Recovery Steps
Washington has taken rare steps toward building a federal disaster plan. Not everyone agrees this is a good development but property owners in the Southeast should be watching closely as they could be among the most affected — whether a final plan is enacted or not.
Earlier this month, the House of Representatives passed H.R. 3355, the Homeowners’ Defense Act of 2007. The bill, sponsored by Reps. Ron Klein, D-Fla., and Tim Mahoney, D-Fla., attempts to address the growing problem of insurance availability in disaster-prone states. Nearly-identical legislation has been filed in the Senate by Sen. Bill Nelson, D-Fla., and Sen. Hillary Clinton, D-N.Y.
The legislation creates a pool or consortium for state-sponsored insurance funds to voluntarily bundle their catastrophe risk with one another, and then transfer that risk to the private markets through the use of catastrophe bonds and reinsurance contracts. Proponent say this arrangement will mean that private markets — not tax dollars — would take on the risk.
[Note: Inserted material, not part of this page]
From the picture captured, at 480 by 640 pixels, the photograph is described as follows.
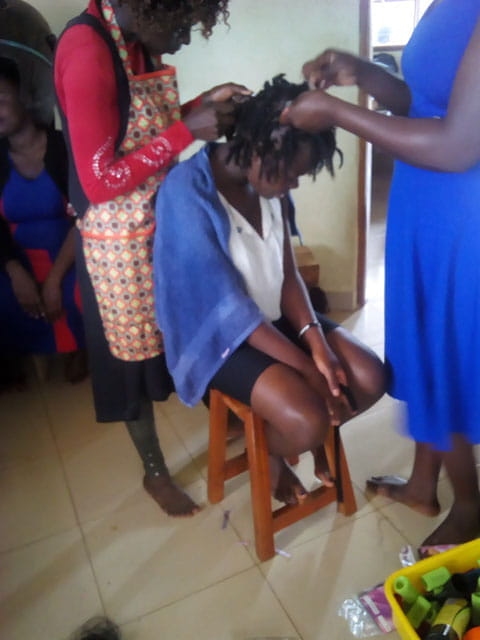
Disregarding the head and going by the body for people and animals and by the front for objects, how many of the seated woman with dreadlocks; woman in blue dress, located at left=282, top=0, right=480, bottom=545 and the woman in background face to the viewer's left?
1

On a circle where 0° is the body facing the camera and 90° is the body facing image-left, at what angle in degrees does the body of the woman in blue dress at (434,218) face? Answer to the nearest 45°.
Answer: approximately 90°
The bill also provides for loans that could be extended to any state that faces a significant financial shortfall following a natural catastrophe.
Insurance agents — who deal with the homeowners in these areas every day — welcomed the House action. “The current dysfunction in the natural disaster insurance market requires Congressional action, and passage of the Klein-Mahoney bill is a great first step towards a comprehensive solution,” said Charles E. Symington Jr., senior vice president of government affairs and federal relations for the Independent Insurance Agents and Brokers of America.
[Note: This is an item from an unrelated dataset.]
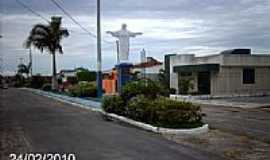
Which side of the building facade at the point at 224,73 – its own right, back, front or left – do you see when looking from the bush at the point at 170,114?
front

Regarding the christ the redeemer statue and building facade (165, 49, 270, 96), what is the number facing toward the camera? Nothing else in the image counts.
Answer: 2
But the approach has been dismissed by some insurers and reinsurers — who may be removed from the market problems agents and homeowners are facing because they sometimes talk as if the private market has the situation under control. Marc Racicot, president of the American Insurance Association, said the “private insurance system continues to be well-positioned to manage natural catastrophe risk, and the best course is to improve, not displace, the private sector’s ability to serve homeowners and businesses that could face losses from natural catastrophes.”
He maintained that the legislation won’t help. “It will not generate new private sector insurance, reinsurance or capital market capacity, and is likely to encourage states to create thinly financed, state-run reinsurance facilities that will displace the private market and require a federal government bail-out in the event of a catastrophe,” Racicot warned.
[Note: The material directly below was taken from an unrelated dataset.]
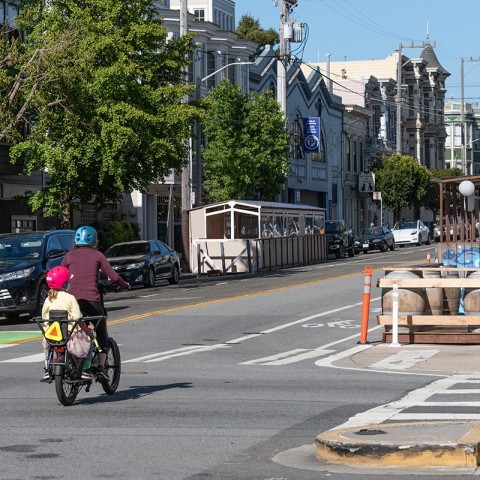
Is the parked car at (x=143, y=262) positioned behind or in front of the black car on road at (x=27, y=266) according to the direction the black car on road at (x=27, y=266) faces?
behind

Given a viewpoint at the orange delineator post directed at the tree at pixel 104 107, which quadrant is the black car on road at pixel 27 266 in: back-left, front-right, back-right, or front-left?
front-left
These insurers and reinsurers could be right that the bills will do nothing to improve private insurance. But homeowners who need coverage now may not care whether they are bailed out by private or public dollars after the next storm — as long as the help is there when they need it.
The Bush Administration balks that the bills would create a permanent role for the federal government in disaster recovery, which the White House does not see as a federal government responsibility. The Senate has not yet taken up its bill, while the Klein-Mahoney bill passed in the House 258-155. That falls short of the two-thirds needed to override a White House veto should it come down to that.